眠りながら歩きたい ver.3

映画、ドラマ、小説、漫画などの感想や、心に移りゆくよしなしごとについて書きます。

泣く男 ★★★

監督 イ・ジョンボム/2014/韓国/

殺しの仕事を完遂したはいいが、幼い少女まで殺してしまったことで動揺するゴン。娘を失いながらも気丈にふるまうモギョンだが、元夫が彼女に送ったメールには、中国系組織の巨額の口座番号が記されていた。元夫はこれをロシアマフィアに売ろうとして殺されたのだ。ゴンは、組織からモギョン殺害の命令を受けるがそれを拒否し、彼女を守ろうと決意する。

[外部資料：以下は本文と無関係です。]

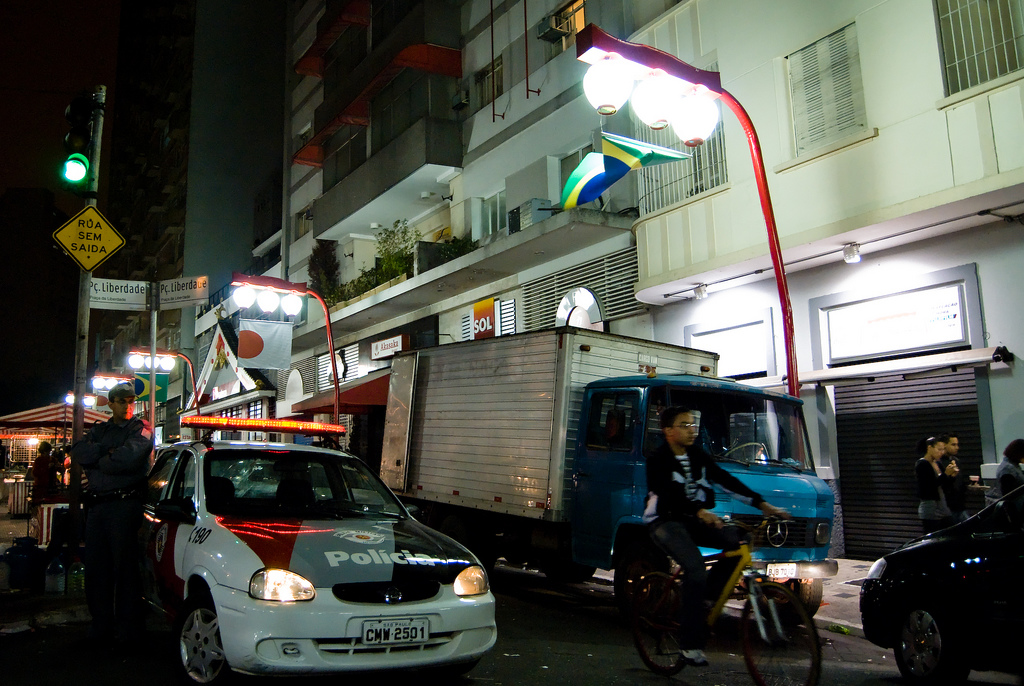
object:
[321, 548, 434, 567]
scene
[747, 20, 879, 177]
window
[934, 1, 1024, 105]
window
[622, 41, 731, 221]
window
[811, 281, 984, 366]
window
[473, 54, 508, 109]
window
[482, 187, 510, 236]
window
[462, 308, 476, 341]
window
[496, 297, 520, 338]
window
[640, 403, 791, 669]
man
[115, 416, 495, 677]
car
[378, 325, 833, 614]
van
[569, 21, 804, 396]
streetlight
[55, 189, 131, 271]
streetsign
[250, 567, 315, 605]
headlight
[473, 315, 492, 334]
sign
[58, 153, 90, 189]
stoplight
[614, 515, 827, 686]
bike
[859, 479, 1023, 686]
sedan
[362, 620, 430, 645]
licenseplate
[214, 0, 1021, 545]
building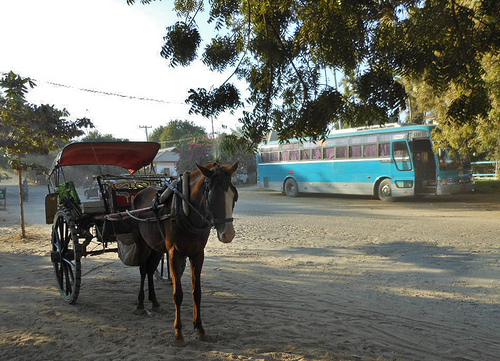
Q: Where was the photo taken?
A: It was taken at the road.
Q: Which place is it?
A: It is a road.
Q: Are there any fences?
A: No, there are no fences.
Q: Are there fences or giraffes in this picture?
A: No, there are no fences or giraffes.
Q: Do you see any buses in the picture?
A: Yes, there is a bus.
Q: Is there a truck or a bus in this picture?
A: Yes, there is a bus.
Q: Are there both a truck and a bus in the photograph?
A: No, there is a bus but no trucks.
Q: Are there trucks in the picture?
A: No, there are no trucks.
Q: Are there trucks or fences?
A: No, there are no trucks or fences.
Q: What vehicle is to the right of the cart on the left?
A: The vehicle is a bus.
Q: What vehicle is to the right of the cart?
A: The vehicle is a bus.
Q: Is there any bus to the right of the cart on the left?
A: Yes, there is a bus to the right of the cart.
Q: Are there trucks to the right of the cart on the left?
A: No, there is a bus to the right of the cart.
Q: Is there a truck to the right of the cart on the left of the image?
A: No, there is a bus to the right of the cart.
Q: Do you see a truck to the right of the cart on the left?
A: No, there is a bus to the right of the cart.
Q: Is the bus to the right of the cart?
A: Yes, the bus is to the right of the cart.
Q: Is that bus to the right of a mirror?
A: No, the bus is to the right of the cart.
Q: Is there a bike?
A: No, there are no bikes.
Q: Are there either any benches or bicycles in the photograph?
A: No, there are no bicycles or benches.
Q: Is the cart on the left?
A: Yes, the cart is on the left of the image.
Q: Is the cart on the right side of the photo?
A: No, the cart is on the left of the image.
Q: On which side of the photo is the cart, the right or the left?
A: The cart is on the left of the image.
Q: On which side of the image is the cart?
A: The cart is on the left of the image.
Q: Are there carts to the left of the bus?
A: Yes, there is a cart to the left of the bus.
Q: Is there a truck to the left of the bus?
A: No, there is a cart to the left of the bus.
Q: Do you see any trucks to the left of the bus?
A: No, there is a cart to the left of the bus.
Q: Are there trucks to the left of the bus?
A: No, there is a cart to the left of the bus.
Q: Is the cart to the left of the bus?
A: Yes, the cart is to the left of the bus.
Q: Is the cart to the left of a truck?
A: No, the cart is to the left of the bus.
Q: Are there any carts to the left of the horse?
A: Yes, there is a cart to the left of the horse.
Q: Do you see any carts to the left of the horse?
A: Yes, there is a cart to the left of the horse.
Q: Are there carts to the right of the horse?
A: No, the cart is to the left of the horse.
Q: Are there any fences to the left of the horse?
A: No, there is a cart to the left of the horse.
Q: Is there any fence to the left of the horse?
A: No, there is a cart to the left of the horse.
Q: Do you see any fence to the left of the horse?
A: No, there is a cart to the left of the horse.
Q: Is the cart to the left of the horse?
A: Yes, the cart is to the left of the horse.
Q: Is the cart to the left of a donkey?
A: No, the cart is to the left of the horse.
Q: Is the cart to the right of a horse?
A: No, the cart is to the left of a horse.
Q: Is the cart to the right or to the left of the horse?
A: The cart is to the left of the horse.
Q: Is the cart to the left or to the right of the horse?
A: The cart is to the left of the horse.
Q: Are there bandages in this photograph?
A: No, there are no bandages.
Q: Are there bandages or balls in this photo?
A: No, there are no bandages or balls.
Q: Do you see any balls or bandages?
A: No, there are no bandages or balls.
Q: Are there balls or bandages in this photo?
A: No, there are no bandages or balls.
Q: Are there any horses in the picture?
A: Yes, there is a horse.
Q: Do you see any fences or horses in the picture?
A: Yes, there is a horse.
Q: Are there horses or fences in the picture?
A: Yes, there is a horse.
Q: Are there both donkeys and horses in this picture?
A: No, there is a horse but no donkeys.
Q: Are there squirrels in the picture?
A: No, there are no squirrels.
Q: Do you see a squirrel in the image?
A: No, there are no squirrels.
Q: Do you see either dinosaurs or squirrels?
A: No, there are no squirrels or dinosaurs.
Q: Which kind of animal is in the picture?
A: The animal is a horse.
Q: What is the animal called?
A: The animal is a horse.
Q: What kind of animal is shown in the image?
A: The animal is a horse.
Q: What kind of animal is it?
A: The animal is a horse.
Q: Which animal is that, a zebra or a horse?
A: That is a horse.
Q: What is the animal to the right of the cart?
A: The animal is a horse.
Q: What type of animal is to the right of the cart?
A: The animal is a horse.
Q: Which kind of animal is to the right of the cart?
A: The animal is a horse.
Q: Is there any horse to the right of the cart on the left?
A: Yes, there is a horse to the right of the cart.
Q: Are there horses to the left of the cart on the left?
A: No, the horse is to the right of the cart.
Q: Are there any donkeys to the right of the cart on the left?
A: No, there is a horse to the right of the cart.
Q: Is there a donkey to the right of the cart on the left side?
A: No, there is a horse to the right of the cart.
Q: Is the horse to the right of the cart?
A: Yes, the horse is to the right of the cart.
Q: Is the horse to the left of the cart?
A: No, the horse is to the right of the cart.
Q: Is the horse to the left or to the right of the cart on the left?
A: The horse is to the right of the cart.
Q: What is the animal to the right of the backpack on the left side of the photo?
A: The animal is a horse.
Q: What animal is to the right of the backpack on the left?
A: The animal is a horse.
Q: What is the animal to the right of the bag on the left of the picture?
A: The animal is a horse.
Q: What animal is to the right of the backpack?
A: The animal is a horse.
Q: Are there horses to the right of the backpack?
A: Yes, there is a horse to the right of the backpack.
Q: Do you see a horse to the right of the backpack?
A: Yes, there is a horse to the right of the backpack.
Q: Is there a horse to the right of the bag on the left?
A: Yes, there is a horse to the right of the backpack.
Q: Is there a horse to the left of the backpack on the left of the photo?
A: No, the horse is to the right of the backpack.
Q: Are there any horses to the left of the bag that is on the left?
A: No, the horse is to the right of the backpack.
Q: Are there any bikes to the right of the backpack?
A: No, there is a horse to the right of the backpack.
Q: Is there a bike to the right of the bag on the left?
A: No, there is a horse to the right of the backpack.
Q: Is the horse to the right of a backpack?
A: Yes, the horse is to the right of a backpack.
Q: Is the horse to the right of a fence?
A: No, the horse is to the right of a backpack.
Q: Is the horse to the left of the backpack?
A: No, the horse is to the right of the backpack.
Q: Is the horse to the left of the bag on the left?
A: No, the horse is to the right of the backpack.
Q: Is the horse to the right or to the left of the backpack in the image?
A: The horse is to the right of the backpack.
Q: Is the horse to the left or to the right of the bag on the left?
A: The horse is to the right of the backpack.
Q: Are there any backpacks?
A: Yes, there is a backpack.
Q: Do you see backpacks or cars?
A: Yes, there is a backpack.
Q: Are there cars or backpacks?
A: Yes, there is a backpack.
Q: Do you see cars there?
A: No, there are no cars.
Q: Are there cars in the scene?
A: No, there are no cars.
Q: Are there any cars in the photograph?
A: No, there are no cars.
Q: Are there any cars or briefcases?
A: No, there are no cars or briefcases.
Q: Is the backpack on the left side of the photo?
A: Yes, the backpack is on the left of the image.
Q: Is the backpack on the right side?
A: No, the backpack is on the left of the image.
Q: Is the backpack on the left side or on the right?
A: The backpack is on the left of the image.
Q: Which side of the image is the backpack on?
A: The backpack is on the left of the image.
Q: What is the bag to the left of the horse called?
A: The bag is a backpack.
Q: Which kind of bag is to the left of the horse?
A: The bag is a backpack.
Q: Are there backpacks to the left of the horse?
A: Yes, there is a backpack to the left of the horse.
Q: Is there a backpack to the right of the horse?
A: No, the backpack is to the left of the horse.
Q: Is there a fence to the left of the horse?
A: No, there is a backpack to the left of the horse.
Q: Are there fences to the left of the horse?
A: No, there is a backpack to the left of the horse.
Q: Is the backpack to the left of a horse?
A: Yes, the backpack is to the left of a horse.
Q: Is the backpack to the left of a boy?
A: No, the backpack is to the left of a horse.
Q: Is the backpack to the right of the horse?
A: No, the backpack is to the left of the horse.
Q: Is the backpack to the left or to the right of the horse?
A: The backpack is to the left of the horse.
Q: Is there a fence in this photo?
A: No, there are no fences.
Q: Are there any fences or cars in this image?
A: No, there are no fences or cars.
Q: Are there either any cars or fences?
A: No, there are no fences or cars.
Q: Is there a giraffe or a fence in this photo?
A: No, there are no fences or giraffes.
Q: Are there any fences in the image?
A: No, there are no fences.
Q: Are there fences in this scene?
A: No, there are no fences.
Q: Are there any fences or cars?
A: No, there are no fences or cars.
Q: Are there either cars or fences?
A: No, there are no fences or cars.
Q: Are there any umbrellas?
A: No, there are no umbrellas.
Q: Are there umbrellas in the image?
A: No, there are no umbrellas.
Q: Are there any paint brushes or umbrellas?
A: No, there are no umbrellas or paint brushes.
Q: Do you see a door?
A: Yes, there is a door.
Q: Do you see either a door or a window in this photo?
A: Yes, there is a door.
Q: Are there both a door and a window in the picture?
A: Yes, there are both a door and a window.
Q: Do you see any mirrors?
A: No, there are no mirrors.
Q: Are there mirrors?
A: No, there are no mirrors.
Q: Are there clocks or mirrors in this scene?
A: No, there are no mirrors or clocks.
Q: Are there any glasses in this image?
A: No, there are no glasses.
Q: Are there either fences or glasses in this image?
A: No, there are no glasses or fences.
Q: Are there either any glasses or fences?
A: No, there are no glasses or fences.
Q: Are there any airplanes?
A: No, there are no airplanes.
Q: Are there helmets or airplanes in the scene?
A: No, there are no airplanes or helmets.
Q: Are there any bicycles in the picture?
A: No, there are no bicycles.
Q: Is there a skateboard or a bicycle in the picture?
A: No, there are no bicycles or skateboards.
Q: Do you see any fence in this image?
A: No, there are no fences.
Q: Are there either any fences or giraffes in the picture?
A: No, there are no fences or giraffes.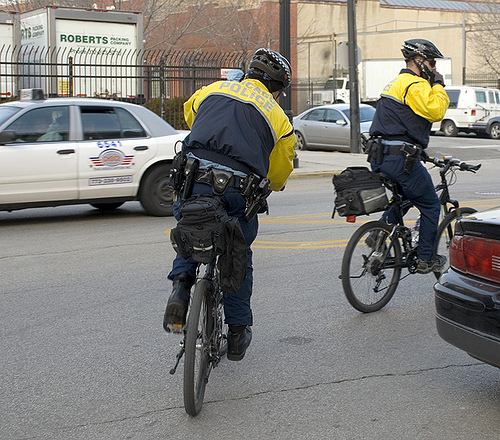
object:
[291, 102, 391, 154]
car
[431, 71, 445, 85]
hand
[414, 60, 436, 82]
phone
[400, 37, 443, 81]
head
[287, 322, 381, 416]
road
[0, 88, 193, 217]
car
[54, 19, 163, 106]
door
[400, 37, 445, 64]
helmet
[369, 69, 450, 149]
jacket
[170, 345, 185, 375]
stand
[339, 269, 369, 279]
stand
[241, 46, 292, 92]
helmet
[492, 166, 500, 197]
ground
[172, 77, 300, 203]
jacket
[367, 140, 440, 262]
pants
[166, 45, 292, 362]
he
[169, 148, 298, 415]
bike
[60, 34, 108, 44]
roberts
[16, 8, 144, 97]
truck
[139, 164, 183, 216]
shirt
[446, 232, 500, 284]
light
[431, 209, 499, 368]
back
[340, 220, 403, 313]
tire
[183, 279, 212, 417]
tire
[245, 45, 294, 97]
man's head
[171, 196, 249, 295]
bag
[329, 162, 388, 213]
bag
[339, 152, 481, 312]
bike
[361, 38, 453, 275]
he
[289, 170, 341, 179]
curb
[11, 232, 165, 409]
road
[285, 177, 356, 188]
edge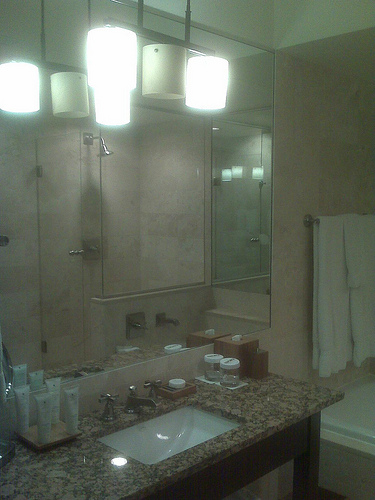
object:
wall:
[269, 54, 373, 401]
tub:
[319, 376, 373, 496]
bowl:
[93, 402, 241, 464]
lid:
[201, 352, 224, 364]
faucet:
[100, 377, 164, 422]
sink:
[94, 401, 242, 464]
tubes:
[14, 377, 80, 441]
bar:
[302, 210, 318, 227]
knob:
[98, 390, 117, 423]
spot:
[110, 455, 127, 466]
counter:
[2, 373, 343, 497]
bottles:
[10, 370, 31, 443]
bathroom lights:
[81, 27, 152, 126]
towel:
[337, 213, 373, 360]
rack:
[303, 210, 337, 230]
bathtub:
[313, 388, 374, 451]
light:
[107, 452, 129, 471]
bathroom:
[9, 10, 356, 478]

中盤あたりまで、母との悲しい思い出を引きずるゴンと、娘を失ったモギョンの姿を中心にしてドラマが進む。それぞれ無残な結末を胸にして、後悔と絶望とを抱えて死を意識するぎりぎりを生きている二人を丁寧に描いている。が、サスペンスを中心とした物語自体は遅々として進まない。持って回った作りは、後半の怒涛のアクションと繊細な心理ドラマをうまく繋ぎきれず、何のための闘いなのかも見え辛くなっていく。主役二人の好演が勿体ない。が、後半のマンションでの戦闘は圧巻。ナイフを使った殺戮の凄まじさ、向かいの建物からの銃撃という距離感の取り方のうまさなど、圧倒的な迫力。クライマックスの、モギョンの勤めるビル内での戦いよりも、空間を意識させる画面設計が生きており、格段に素晴らしかった。